Amir Avivi, a former senior Israeli military officer who has long argued for encouraging Gazans to settle in Sinai, said the plan was mulled by Arab leaders long before the 2023 war broke out. Mahmoud Abbas, who leads the Palestinian Authority in the West Bank, has claimed on several occasions since 2014 that he rejected an offer from Egyptian leaders to settle Palestinians in the northern Sinai adjacent to the Gaza Strip and create a Palestinian state.
“We were pushing this idea years ago, and now it seems to have caught up,” Avivi said, referring to Trump vocalizing the resettlement proposal. “Gaza is ruined and ruled by a very harsh terror organization and many Gazans want to emigrate, so calling for Egypt to open the border is the most basic human thing.”

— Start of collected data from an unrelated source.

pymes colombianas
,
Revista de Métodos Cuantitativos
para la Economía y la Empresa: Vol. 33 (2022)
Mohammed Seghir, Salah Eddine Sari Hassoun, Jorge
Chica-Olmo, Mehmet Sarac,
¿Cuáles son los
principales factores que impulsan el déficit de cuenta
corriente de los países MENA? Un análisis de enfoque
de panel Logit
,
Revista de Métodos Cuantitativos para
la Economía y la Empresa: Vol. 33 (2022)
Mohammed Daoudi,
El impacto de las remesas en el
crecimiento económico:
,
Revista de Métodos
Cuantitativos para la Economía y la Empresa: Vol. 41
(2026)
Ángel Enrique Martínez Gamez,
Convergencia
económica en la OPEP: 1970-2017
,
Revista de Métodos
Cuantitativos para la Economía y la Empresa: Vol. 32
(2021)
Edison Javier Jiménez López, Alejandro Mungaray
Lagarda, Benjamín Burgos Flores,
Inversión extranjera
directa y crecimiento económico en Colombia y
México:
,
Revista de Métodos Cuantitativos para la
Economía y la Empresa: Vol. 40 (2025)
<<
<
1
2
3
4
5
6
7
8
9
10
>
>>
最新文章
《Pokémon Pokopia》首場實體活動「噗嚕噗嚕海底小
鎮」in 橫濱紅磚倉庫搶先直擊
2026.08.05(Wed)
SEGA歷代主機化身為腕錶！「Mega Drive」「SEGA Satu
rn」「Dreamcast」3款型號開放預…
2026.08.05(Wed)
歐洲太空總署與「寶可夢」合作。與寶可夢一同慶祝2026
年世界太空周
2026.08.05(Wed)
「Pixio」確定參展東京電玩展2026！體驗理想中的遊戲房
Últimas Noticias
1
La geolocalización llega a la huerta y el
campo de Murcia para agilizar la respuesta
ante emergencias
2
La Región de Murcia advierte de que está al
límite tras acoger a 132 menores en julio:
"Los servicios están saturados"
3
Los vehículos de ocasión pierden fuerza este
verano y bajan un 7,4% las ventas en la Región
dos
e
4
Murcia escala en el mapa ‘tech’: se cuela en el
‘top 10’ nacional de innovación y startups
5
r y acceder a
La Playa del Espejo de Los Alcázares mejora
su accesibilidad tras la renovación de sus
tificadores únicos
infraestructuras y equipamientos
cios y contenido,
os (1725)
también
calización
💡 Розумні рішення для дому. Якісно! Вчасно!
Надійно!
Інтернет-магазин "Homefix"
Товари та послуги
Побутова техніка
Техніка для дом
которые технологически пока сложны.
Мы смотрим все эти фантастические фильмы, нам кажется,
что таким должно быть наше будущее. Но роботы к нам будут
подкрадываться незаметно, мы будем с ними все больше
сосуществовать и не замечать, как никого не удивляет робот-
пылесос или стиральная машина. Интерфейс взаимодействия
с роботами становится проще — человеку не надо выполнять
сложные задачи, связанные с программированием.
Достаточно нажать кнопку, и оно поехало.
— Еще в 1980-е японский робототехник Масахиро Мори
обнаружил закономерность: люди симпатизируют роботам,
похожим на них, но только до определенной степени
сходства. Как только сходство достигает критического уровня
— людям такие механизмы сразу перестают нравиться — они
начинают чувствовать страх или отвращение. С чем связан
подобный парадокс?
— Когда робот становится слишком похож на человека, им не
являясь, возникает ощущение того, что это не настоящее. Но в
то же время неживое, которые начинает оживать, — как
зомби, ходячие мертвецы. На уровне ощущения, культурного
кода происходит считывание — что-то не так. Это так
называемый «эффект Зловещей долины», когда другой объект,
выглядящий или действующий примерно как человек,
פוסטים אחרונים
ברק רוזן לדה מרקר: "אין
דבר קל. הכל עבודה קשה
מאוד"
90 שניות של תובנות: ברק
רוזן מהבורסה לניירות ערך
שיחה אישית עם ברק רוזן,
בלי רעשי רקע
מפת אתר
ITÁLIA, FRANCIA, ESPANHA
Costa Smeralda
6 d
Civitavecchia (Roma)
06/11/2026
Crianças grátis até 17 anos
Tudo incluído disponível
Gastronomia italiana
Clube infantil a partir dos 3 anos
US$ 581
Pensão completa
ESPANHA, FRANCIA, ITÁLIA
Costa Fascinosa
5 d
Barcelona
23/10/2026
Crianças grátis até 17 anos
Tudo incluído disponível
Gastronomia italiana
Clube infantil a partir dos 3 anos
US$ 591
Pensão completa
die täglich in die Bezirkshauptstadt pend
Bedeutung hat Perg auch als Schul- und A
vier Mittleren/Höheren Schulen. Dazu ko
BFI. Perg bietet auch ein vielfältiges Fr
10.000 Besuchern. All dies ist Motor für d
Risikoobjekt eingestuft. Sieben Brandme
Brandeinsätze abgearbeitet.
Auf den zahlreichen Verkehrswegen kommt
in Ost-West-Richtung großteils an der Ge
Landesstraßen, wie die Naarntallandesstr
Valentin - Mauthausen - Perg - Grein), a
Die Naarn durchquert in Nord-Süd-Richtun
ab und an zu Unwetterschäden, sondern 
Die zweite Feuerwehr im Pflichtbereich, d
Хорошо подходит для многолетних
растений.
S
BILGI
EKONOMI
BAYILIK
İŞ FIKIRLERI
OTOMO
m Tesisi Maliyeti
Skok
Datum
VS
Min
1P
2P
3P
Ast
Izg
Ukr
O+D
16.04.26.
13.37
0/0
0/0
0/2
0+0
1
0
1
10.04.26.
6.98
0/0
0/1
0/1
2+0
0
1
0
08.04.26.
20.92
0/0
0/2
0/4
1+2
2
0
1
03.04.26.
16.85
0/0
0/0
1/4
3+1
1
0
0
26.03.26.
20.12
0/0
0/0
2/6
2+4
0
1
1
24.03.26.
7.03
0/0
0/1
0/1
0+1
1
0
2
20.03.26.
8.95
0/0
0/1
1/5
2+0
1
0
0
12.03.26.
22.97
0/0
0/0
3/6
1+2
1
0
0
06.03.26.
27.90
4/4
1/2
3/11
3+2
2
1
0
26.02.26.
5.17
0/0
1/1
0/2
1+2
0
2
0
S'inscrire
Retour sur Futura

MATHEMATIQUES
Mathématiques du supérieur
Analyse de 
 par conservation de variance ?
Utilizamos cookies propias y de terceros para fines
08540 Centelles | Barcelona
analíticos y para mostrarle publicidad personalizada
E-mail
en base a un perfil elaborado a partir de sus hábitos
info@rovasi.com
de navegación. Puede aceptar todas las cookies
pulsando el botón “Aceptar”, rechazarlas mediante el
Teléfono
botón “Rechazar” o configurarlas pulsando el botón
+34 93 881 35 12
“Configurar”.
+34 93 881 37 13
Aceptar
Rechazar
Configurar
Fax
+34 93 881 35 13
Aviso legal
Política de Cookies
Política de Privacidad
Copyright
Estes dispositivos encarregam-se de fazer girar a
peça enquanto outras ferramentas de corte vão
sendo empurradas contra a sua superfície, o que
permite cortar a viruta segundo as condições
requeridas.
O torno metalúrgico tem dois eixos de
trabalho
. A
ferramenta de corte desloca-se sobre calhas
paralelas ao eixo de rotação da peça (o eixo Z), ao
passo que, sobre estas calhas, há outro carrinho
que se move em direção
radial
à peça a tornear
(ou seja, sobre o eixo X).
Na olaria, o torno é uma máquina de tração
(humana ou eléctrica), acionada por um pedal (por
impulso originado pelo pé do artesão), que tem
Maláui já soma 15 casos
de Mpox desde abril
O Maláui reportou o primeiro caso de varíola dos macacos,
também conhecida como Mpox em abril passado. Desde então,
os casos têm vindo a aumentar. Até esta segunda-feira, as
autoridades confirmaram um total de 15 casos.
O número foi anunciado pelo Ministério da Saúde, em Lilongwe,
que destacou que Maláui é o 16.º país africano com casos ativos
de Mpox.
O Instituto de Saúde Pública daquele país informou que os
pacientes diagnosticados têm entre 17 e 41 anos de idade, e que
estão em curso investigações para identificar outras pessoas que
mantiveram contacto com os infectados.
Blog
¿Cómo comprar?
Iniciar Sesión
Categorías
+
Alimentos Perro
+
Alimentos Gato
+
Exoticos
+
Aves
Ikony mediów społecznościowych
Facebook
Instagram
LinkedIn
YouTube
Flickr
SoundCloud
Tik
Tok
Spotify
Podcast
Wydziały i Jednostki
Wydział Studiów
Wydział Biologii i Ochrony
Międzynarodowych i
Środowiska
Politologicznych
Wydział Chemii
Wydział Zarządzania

Diana Buttu, a Palestinian Canadian lawyer who has served as an adviser to Palestinian negotiating teams, said Egyptian President Abdel Fatah El-Sisi will not want to be seen as giving “exactly what Israel wants: It wants Palestinian land, just not the Palestinians on it.”
“There’s nothing new in all of this,” Buttu said. “To just erase Gaza and build it with something new is to treat [Palestinians] as something replaceable, and the harm that Israel has done as somehow erasable.”
The idea is particularly sensitive because of Palestinians’ recent memory of displacement, said Sanam Vakil, director of the Middle East and North Africa program at the Chatham House think tank.
Many Palestinians fled 20th-century conflicts with Israel to nearby Arab countries, and today, there are an estimated 438,000 U.N.-registered Palestinian refugees in Syria, 493,000 in Lebanon and about 2.4 million in Jordan, according to the United Nations Relief and Works Agency for Palestinian Refugees, UNRWA.
After the start of the war in 2023, Palestinian authorities told The Washington Post in June that about 115,000 Gazans had crossed into Egypt since the previous October and were mostly living in limbo, with no legal status and nowhere else to go.
The question of large-scale displacement of Palestinians to neighboring countries is a “fundamental red line” for Arab countries, particularly Jordan and Egypt, Vakil said. Trump’s suggestion “really challenges and questions whether the U.S. can be a broker and supporter of Palestinian statehood,” she said.
In their call Saturday, Trump told Abdullah that the situation in Gaza was untenable.
“Something has to happen, but it’s literally a demolition site right now,” he told reporters on Air Force One.
Trump has broadly called for an end to the war in Gaza but has not been explicit about a path to achieve it. Privately, he has offered support for Netanyahu and his country’s offensives against Hamas and Hezbollah — telling the prime minister in a call in October to “do what you have to do,” as The Post reported at the time.
On Saturday, Trump said he overturned former president Joe Biden’s pause on sending 2,000-pound bombs to Israel, which was announced in May as part of an effort to reduce the civilian toll from Israel’s military operations.
When asked why he released the bomb shipments to Israel, Trump said: “Because they bought them.”
Niha Masih contributed to this report.